Feit: Katten zijn van oorsprong carnivoren, vleeseters. Hun lichaam, waaronder hun maag en darmen, is ingesteld op de eiwitten en voedingsstoffen uit vlees. Op een dieet zonder vlees kunnen katten moeizaam leven en zullen ze erg afvallen.

Mythe: Binnenkatten kunnen geen besmettelijke ziektes of parasieten krijgen

Feit: Ook binnenkatten kunnen een besmettelijke ziekte of parasieten krijgen. Ze kunnen het dan wel niet direct van een andere kat van buiten krijgen, maar ziekteverwekkers kunnen ook binnenkomen op schoenzolen of kleding van hun eigenaren. Ook binnenkatten kunnen dus soms te maken krijgen met wormen of andere besmettelijke ziektes en parasieten.

Mythe: Zwangere vrouwen zouden niet met een kat moeten samenleven

Feit: Zwangere vrouwen kunnen best met een kat samenleven, zolang ze maar enkele voorzorgsmaatregelen nemen.

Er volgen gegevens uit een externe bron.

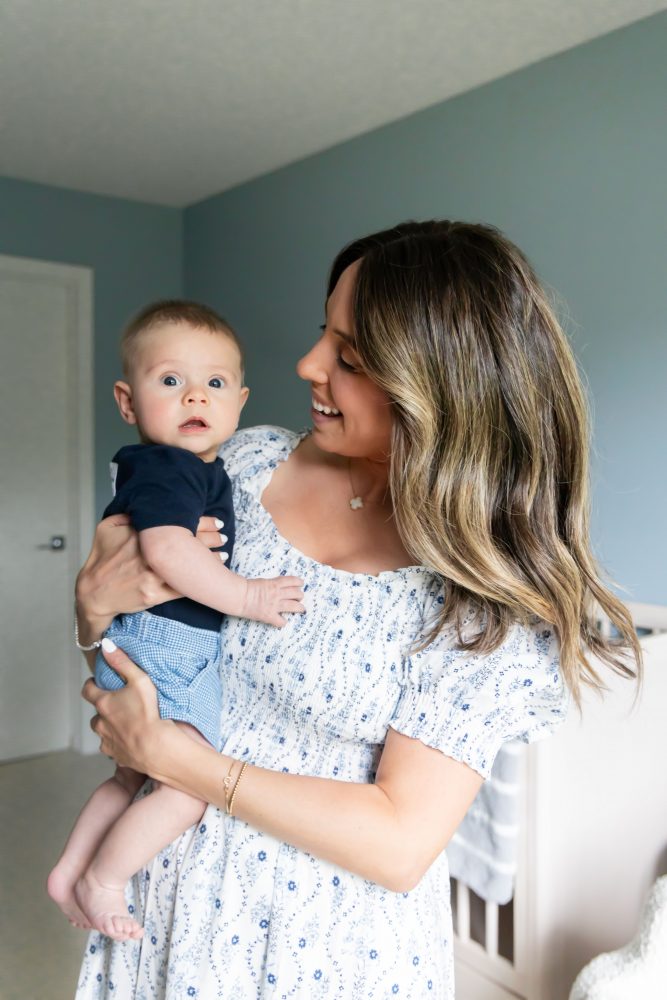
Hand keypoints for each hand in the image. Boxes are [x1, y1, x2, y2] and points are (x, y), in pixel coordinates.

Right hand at [75, 515, 223, 643]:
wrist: (93, 592)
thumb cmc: (101, 559)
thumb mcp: (107, 529)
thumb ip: (127, 514)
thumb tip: (147, 503)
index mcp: (139, 533)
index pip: (178, 522)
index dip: (202, 520)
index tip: (216, 520)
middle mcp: (147, 552)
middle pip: (188, 541)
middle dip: (211, 537)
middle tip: (223, 534)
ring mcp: (152, 575)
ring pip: (189, 564)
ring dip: (211, 558)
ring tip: (224, 553)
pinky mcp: (155, 594)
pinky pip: (184, 586)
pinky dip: (200, 580)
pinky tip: (213, 574)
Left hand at [82, 639, 165, 772]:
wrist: (157, 748)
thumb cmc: (150, 713)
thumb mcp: (139, 680)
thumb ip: (122, 662)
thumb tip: (107, 645)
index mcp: (103, 703)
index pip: (87, 691)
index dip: (91, 685)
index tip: (97, 683)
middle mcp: (100, 723)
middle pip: (96, 713)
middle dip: (104, 708)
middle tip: (121, 705)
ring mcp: (107, 741)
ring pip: (103, 731)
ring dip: (110, 726)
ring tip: (128, 723)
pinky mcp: (115, 755)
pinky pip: (112, 747)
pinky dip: (118, 742)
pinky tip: (132, 739)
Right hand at [241, 576, 305, 627]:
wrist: (238, 596)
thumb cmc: (247, 587)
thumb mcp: (262, 581)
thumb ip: (272, 584)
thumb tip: (278, 586)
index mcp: (275, 583)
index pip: (293, 581)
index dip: (299, 582)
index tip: (301, 584)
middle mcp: (277, 594)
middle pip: (296, 593)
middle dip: (300, 595)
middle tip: (299, 598)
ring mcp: (274, 605)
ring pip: (294, 606)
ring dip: (299, 608)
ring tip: (301, 609)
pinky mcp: (269, 616)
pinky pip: (281, 621)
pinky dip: (283, 622)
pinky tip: (283, 621)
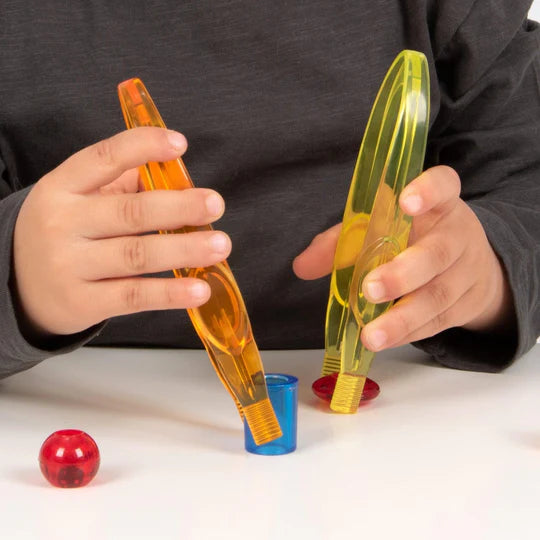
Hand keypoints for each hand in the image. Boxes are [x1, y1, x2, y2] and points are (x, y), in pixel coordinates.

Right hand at [13, 127, 230, 336]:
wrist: (18, 285)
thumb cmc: (66, 233)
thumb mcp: (79, 200)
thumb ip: (122, 185)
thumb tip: (178, 178)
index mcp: (63, 187)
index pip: (103, 158)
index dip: (142, 147)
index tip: (180, 144)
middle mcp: (63, 223)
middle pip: (130, 212)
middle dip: (178, 207)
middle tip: (215, 204)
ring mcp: (70, 265)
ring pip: (137, 255)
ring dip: (184, 249)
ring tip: (220, 246)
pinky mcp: (82, 302)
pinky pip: (134, 297)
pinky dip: (170, 293)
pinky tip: (200, 289)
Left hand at [293, 166, 513, 351]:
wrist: (469, 269)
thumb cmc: (414, 240)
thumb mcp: (381, 229)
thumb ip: (342, 242)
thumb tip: (301, 265)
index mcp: (438, 204)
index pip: (443, 185)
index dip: (428, 191)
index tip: (405, 202)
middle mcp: (457, 234)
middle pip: (437, 252)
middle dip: (403, 273)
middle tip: (370, 288)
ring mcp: (466, 272)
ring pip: (438, 295)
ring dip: (402, 318)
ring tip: (371, 335)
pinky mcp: (465, 305)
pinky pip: (436, 322)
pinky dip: (407, 333)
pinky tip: (383, 340)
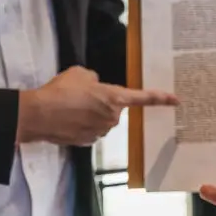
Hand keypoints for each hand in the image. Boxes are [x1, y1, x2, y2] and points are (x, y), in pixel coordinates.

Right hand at [16, 66, 177, 145]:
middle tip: (81, 96)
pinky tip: (67, 119)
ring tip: (70, 107)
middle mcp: (112, 118)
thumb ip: (94, 80)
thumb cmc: (61, 90)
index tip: (177, 100)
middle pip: (114, 109)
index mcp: (114, 98)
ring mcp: (100, 132)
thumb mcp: (80, 73)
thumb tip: (96, 87)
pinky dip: (82, 125)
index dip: (161, 98)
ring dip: (90, 114)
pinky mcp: (88, 142)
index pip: (143, 97)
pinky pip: (90, 130)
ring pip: (101, 120)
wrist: (39, 115)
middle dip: (102, 103)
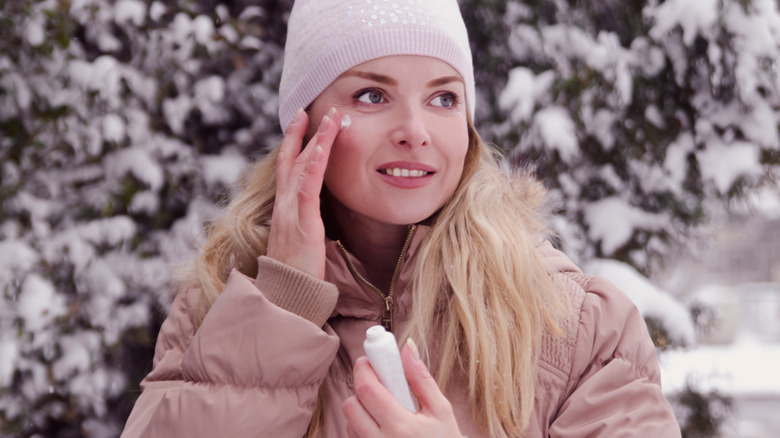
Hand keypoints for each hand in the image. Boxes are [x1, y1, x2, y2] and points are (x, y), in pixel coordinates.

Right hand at [266, 107, 341, 279]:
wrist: (287, 297)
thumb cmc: (297, 273)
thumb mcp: (303, 240)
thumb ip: (307, 221)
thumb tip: (318, 212)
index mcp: (285, 208)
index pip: (288, 168)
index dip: (294, 142)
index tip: (303, 120)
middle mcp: (284, 205)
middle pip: (291, 160)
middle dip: (303, 132)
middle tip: (312, 107)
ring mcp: (291, 213)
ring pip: (301, 168)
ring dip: (316, 141)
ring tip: (329, 119)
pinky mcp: (302, 223)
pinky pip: (307, 189)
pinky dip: (313, 167)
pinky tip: (321, 150)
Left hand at [342, 340, 462, 437]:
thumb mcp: (440, 411)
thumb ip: (421, 378)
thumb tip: (407, 348)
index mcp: (400, 427)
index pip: (367, 391)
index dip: (363, 370)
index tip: (367, 360)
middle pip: (351, 406)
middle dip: (361, 389)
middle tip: (378, 385)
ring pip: (350, 423)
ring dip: (361, 411)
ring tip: (385, 411)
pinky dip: (362, 429)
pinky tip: (382, 429)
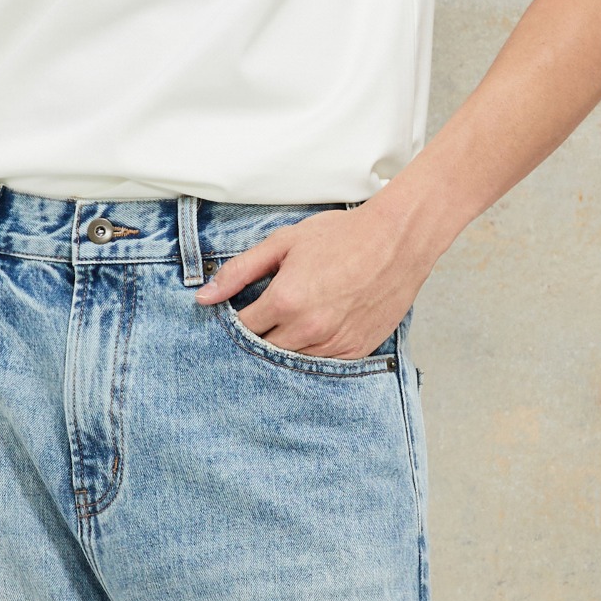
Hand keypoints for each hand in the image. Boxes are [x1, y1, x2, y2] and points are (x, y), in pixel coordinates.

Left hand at [194, 202, 430, 359]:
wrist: (397, 240)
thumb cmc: (341, 236)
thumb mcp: (283, 243)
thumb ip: (239, 271)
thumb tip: (204, 297)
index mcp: (285, 301)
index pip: (242, 328)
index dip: (235, 321)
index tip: (238, 312)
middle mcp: (308, 329)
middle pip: (264, 351)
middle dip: (257, 338)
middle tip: (263, 319)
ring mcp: (333, 344)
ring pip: (292, 361)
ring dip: (285, 347)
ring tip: (292, 322)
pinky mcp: (355, 351)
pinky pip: (322, 364)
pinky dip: (313, 352)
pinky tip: (316, 330)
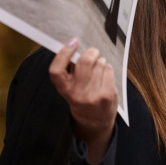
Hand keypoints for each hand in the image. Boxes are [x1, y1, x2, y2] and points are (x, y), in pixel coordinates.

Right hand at [49, 38, 116, 162]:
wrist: (94, 122)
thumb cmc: (81, 98)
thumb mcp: (70, 87)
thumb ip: (70, 69)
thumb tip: (75, 45)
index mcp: (64, 89)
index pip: (56, 70)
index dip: (63, 53)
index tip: (72, 42)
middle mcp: (76, 94)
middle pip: (85, 62)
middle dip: (91, 52)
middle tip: (93, 52)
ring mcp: (93, 96)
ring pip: (99, 64)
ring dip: (100, 62)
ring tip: (98, 69)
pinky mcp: (107, 95)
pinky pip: (108, 70)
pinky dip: (107, 68)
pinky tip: (104, 74)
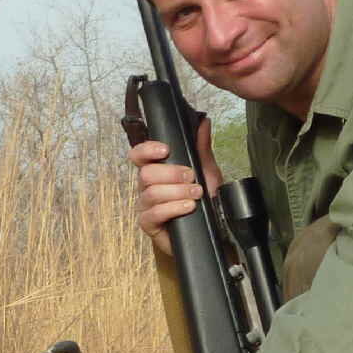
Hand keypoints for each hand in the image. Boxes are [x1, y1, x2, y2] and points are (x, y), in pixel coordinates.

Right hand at [129, 114, 225, 255]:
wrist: (214, 230)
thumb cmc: (204, 201)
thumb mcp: (207, 171)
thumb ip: (202, 147)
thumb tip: (203, 122)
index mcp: (156, 171)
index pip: (138, 155)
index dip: (146, 150)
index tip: (164, 150)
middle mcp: (147, 187)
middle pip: (146, 174)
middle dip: (172, 174)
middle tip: (192, 178)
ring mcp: (146, 207)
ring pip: (151, 193)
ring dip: (177, 192)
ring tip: (196, 195)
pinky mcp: (149, 225)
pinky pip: (153, 214)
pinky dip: (172, 209)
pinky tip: (188, 208)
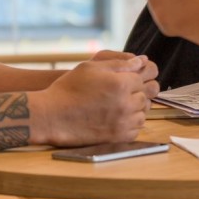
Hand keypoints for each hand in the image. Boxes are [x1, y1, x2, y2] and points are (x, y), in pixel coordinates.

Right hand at [30, 55, 159, 145]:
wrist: (52, 116)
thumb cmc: (70, 88)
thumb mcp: (92, 67)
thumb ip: (120, 63)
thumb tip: (142, 60)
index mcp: (121, 83)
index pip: (143, 76)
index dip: (136, 75)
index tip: (127, 77)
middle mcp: (125, 103)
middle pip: (146, 94)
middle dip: (138, 90)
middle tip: (124, 90)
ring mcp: (122, 122)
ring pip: (143, 112)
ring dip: (136, 106)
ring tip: (121, 103)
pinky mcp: (117, 137)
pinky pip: (136, 128)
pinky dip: (132, 122)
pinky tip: (120, 116)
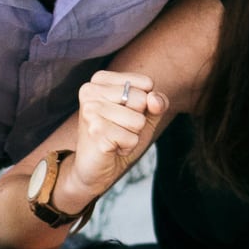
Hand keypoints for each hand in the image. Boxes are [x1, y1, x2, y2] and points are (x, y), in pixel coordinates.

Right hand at [66, 69, 168, 199]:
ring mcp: (91, 110)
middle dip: (138, 120)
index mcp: (101, 79)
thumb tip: (154, 99)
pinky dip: (127, 148)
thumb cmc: (119, 137)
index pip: (146, 83)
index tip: (125, 114)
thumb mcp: (144, 115)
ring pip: (138, 120)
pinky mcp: (96, 132)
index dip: (145, 105)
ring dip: (132, 135)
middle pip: (142, 100)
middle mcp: (91, 91)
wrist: (95, 168)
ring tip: (115, 138)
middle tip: (118, 128)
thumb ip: (157, 102)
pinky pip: (132, 139)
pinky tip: (112, 148)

Sommige katten dragen een voor hen onschuldige parasiet bij zich, die de ziekte toxoplasmose bij mensen kan veroorzaken. Deze ziekte levert ernstige problemen op voor het ongeboren kind. Deze parasiet verspreidt zich via de uitwerpselen van een kat. Zwangere vrouwen worden daarom aangeraden om niet de kattenbak schoon te maken, maar dat door iemand anders te laten doen. Van het aaien van een kat kun je de ziekte niet krijgen.

Mythe: Katten kunnen hun eigen wonden genezen door deze te likken

Feit: In het speeksel van een kat zitten wel stoffen die een wond kunnen schoonmaken, maar niet kunnen genezen.